Here's a simple example matching diamond cuts with slight misspellings:

```{r quick-start}
# Your messy data
x <- data.frame(
  name = c("Idea", "Premiom", "Very Good"), 
  id = 1:3
)

# Reference data
y <- data.frame(
  approx_name = c("Ideal", "Premium", "VeryGood"), 
  grp = c("A", "B", "C")
)

# Fuzzy join with max distance of 2 edits
fuzzystring_inner_join(
  x, y,
  by = c(name = "approx_name"),
  max_dist = 2,
  distance_col = "distance"
)
```

## Key Features

### All Join Types Supported

**fuzzystring** supports all standard join types.
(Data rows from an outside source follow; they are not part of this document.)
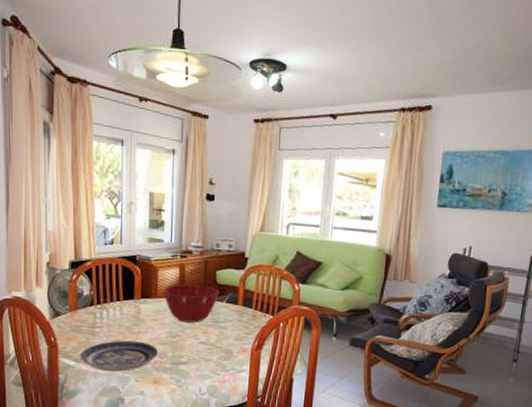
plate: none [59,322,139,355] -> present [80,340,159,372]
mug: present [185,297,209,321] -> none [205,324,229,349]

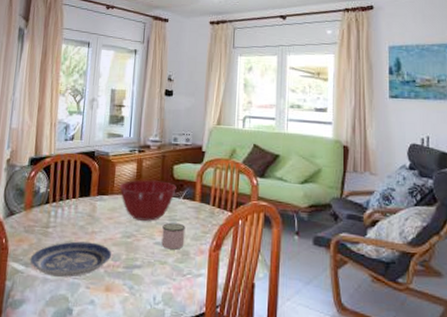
mug: none [205,324,229,349] -> present [161,222,185,250]

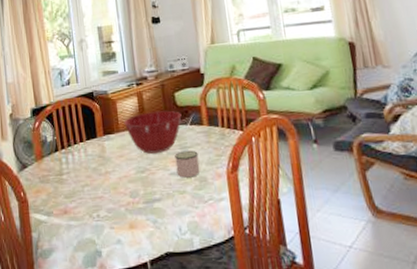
plate: present [30,241,112,277] -> none [50,182,130,222]

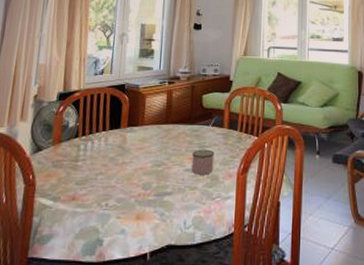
mixing bowl: present [123,110,182,154] -> none [149,110,206,149]

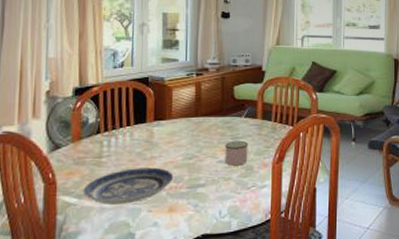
plate: none [58,173,143,209] -> present [83,167,174,205]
Below is a small, reusable
example dataset so you can compare the behavior of each join family.

```{r join-datasets}
x_join <- data.frame(
  name = c("Idea", "Premiom", "Very Good", "Gooood"),
  id = 1:4
)

y_join <- data.frame(
  approx_name = c("Ideal", "Premium", "VeryGood", "Good"),
  grp = c("A", "B", "C", "D")
)
```

- `fuzzystring_inner_join()`: Only matching rows.
- `fuzzystring_left_join()`: All rows from `x`, matching rows from `y`.
- `fuzzystring_right_join()`: All rows from `y`, matching rows from `x`.
- `fuzzystring_full_join()`: All rows from both tables.
- `fuzzystring_semi_join()`: Rows from `x` that have a match in `y`.
- `fuzzystring_anti_join()`: Rows from `x` that don't have a match in `y`.

#### Inner join

```{r join-inner, eval = TRUE}
fuzzystring_inner_join(
  x_join, y_join,
  by = c(name = "approx_name"),
  max_dist = 2,
  distance_col = "distance"
)
```

#### Left join

```{r join-left, eval = TRUE}
fuzzystring_left_join(
  x_join, y_join,
  by = c(name = "approx_name"),
  max_dist = 2,
  distance_col = "distance"
)
```

#### Right join

```{r join-right, eval = TRUE}
fuzzystring_right_join(
  x_join, y_join,
  by = c(name = "approx_name"),
  max_dist = 2,
  distance_col = "distance"
)
```

#### Full join

```{r join-full, eval = TRUE}
fuzzystring_full_join(
  x_join, y_join,
  by = c(name = "approx_name"),
  max_dist = 2,
  distance_col = "distance"
)
```

#### Semi join (rows from `x` with a match in `y`)

```{r join-semi, eval = TRUE}
fuzzystring_semi_join(
  x_join, y_join,
  by = c(name = "approx_name"),
  max_dist = 2
)
```

#### Anti join (rows from `x` without a match in `y`)

```{r join-anti, eval = TRUE}
fuzzystring_anti_join(
  x_join, y_join,
  by = c(name = "approx_name"),
  max_dist = 2
)
```

#### Using the generic `fuzzystring_join()`

If you prefer a single entry point, you can use `fuzzystring_join()` directly
by specifying `mode`.

```{r join-generic, eval = TRUE}
fuzzystring_join(
  x_join, y_join,
  by = c(name = "approx_name"),
  max_dist = 2,
  mode = "left",
  distance_col = "distance"
)
```

### Multiple Distance Methods

You can choose from various distance metrics provided by the `stringdist` package:

```{r distance-methods, eval = FALSE}
# Optimal String Alignment (default)
fuzzystring_inner_join(x, y, by = c(name = "approx_name"), method = "osa")

# Damerau-Levenshtein
fuzzystring_inner_join(x, y, by = c(name = "approx_name"), method = "dl")

# Jaro-Winkler (good for names)
fuzzystring_inner_join(x, y, by = c(name = "approx_name"), method = "jw")

# Soundex (phonetic matching)
fuzzystring_inner_join(x, y, by = c(name = "approx_name"), method = "soundex")
```

### Case-Insensitive Matching

Use `ignore_case = TRUE` to ignore capitalization:

```{r ignore-case, eval = FALSE}
fuzzystring_inner_join(
  x, y, 
  by = c(name = "approx_name"),
  ignore_case = TRUE,
  max_dist = 1
)
```

## Advanced Usage

### Multiple Column Joins

You can match on multiple columns using different matching functions for each:

```{r multi-column, eval = FALSE}
fuzzystring_inner_join(
  x, y,
  by = c(name = "approx_name", value = "approx_value"),
  match_fun = list(
    name = function(x, y) stringdist::stringdist(x, y) <= 1,
    value = function(x, y) abs(x - y) < 0.5
  )
)
```

## Performance

**fuzzystring** uses a C++ implementation for row binding combined with a `data.table` backend for fast performance on large datasets. It is optimized for memory efficiency and type safety.